Records for the exercise:
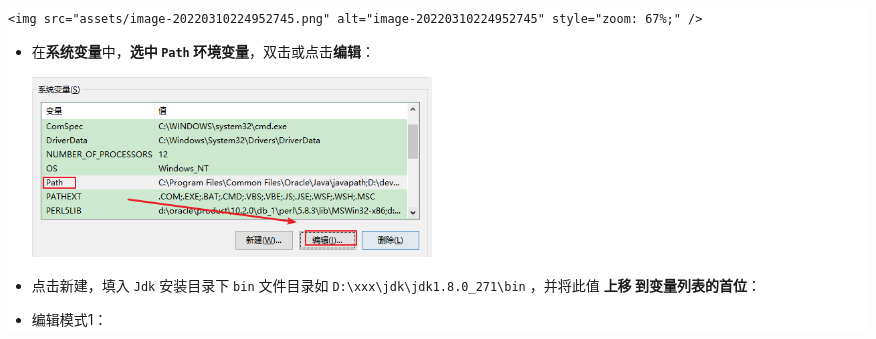     <img src="assets/image-20220310224952745.png" alt="image-20220310224952745" style="zoom: 67%;" />

  - 在**系统变量**中，**选中 `Path` 环境变量**，双击或点击**编辑**：

    <img src="assets/image-20220310225023208.png" alt="image-20220310225023208" style="zoom:67%;" />

  - 点击新建，填入 `Jdk` 安装目录下 `bin` 文件目录如 `D:\xxx\jdk\jdk1.8.0_271\bin`  ，并将此值 **上移 到变量列表的首位**：

  - 编辑模式1：
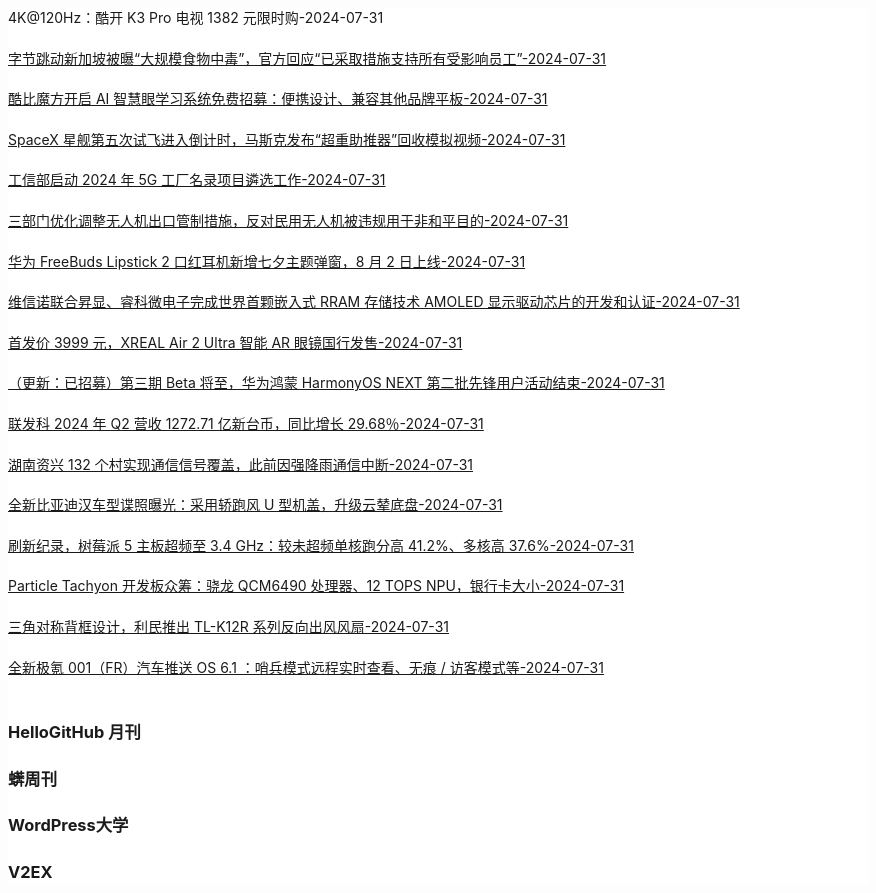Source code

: 4K@120Hz：酷开 K3 Pro 电视 1382 元限时购-2024-07-31</a><br/><br/><a target=_blank rel=nofollow href="https://www.ithome.com/0/785/413.htm" >字节跳动新加坡被曝“大规模食物中毒”，官方回应“已采取措施支持所有受影响员工”-2024-07-31</a><br/><br/><a target=_blank rel=nofollow href="https://www.ithome.com/0/785/410.htm" >酷比魔方开启 AI 智慧眼学习系统免费招募：便携设计、兼容其他品牌平板-2024-07-31</a><br/><br/><a target=_blank rel=nofollow href="https://www.ithome.com/0/785/408.htm" >SpaceX 星舰第五次试飞进入倒计时，马斯克发布“超重助推器”回收模拟视频-2024-07-31</a><br/><br/><a target=_blank rel=nofollow href="https://www.ithome.com/0/785/407.htm" >工信部启动 2024 年 5G 工厂名录项目遴选工作-2024-07-31</a><br/><br/><a target=_blank rel=nofollow href="https://www.ithome.com/0/785/406.htm" >三部门优化调整无人机出口管制措施，反对民用无人机被违规用于非和平目的-2024-07-31</a><br/><br/><a target=_blank rel=nofollow href="https://www.ithome.com/0/785/405.htm" >华为 FreeBuds Lipstick 2 口红耳机新增七夕主题弹窗，8 月 2 日上线-2024-07-31</a><br/><br/><a target=_blank rel=nofollow href="https://www.ithome.com/0/785/404.htm" >维信诺联合昇显、睿科微电子完成世界首颗嵌入式 RRAM 存储技术 AMOLED 显示驱动芯片的开发和认证-2024-07-31</a><br/><br/><a target=_blank rel=nofollow href="https://www.ithome.com/0/785/403.htm" >首发价 3999 元，XREAL Air 2 Ultra 智能 AR 眼镜国行发售-2024-07-31</a><br/><br/><a target=_blank rel=nofollow href="https://www.ithome.com/0/785/401.htm" >（更新：已招募）第三期 Beta 将至，华为鸿蒙 HarmonyOS NEXT 第二批先锋用户活动结束-2024-07-31</a><br/><br/><a target=_blank rel=nofollow href="https://www.ithome.com/0/785/400.htm" >联发科 2024 年 Q2 营收 1272.71 亿新台币，同比增长 29.68％-2024-07-31</a><br/><br/><a target=_blank rel=nofollow href="https://www.ithome.com/0/785/399.htm" >湖南资兴 132 个村实现通信信号覆盖，此前因强降雨通信中断-2024-07-31</a><br/><br/><a target=_blank rel=nofollow href="https://www.ithome.com/0/785/398.htm" >全新比亚迪汉车型谍照曝光：采用轿跑风 U 型机盖，升级云辇底盘-2024-07-31</a><br/><br/><a target=_blank rel=nofollow href="https://www.ithome.com/0/785/397.htm" >刷新纪录，树莓派 5 主板超频至 3.4 GHz：较未超频单核跑分高 41.2%、多核高 37.6%-2024-07-31</a><br/><br/><a target=_blank rel=nofollow href="https://www.ithome.com/0/785/396.htm" >Particle Tachyon 开发板众筹：骁龙 QCM6490 处理器、12 TOPS NPU，银行卡大小-2024-07-31</a><br/><br/><a target=_blank rel=nofollow href="https://www.ithome.com/0/785/394.htm" >三角对称背框设计，利民推出 TL-K12R 系列反向出风风扇-2024-07-31</a><br/><br/><a target=_blank rel=nofollow href="https://www.ithome.com/0/785/392.htm" >全新极氪 001（FR）汽车推送 OS 6.1 ：哨兵模式远程实时查看、无痕 / 访客模式等-2024-07-31</a><br/><br/>





###  HelloGitHub 月刊







###  蠎周刊







###  WordPress大学









###  V2EX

Request: Make an exact copy of the lines from the top of the material through the line with "Source code", pictures excluded.

Result for this task:
     <img src="assets/image-20220310224952745.png" alt="image-20220310224952745" style="zoom: 67%;" />

  - 在**系统变量**中，**选中 `Path` 环境变量**，双击或点击**编辑**：

    <img src="assets/image-20220310225023208.png" alt="image-20220310225023208" style="zoom:67%;" />

  - 点击新建，填入 `Jdk` 安装目录下 `bin` 文件目录如 `D:\xxx\jdk\jdk1.8.0_271\bin`  ，并将此值 **上移 到变量列表的首位**：

  - 编辑模式1：
Source code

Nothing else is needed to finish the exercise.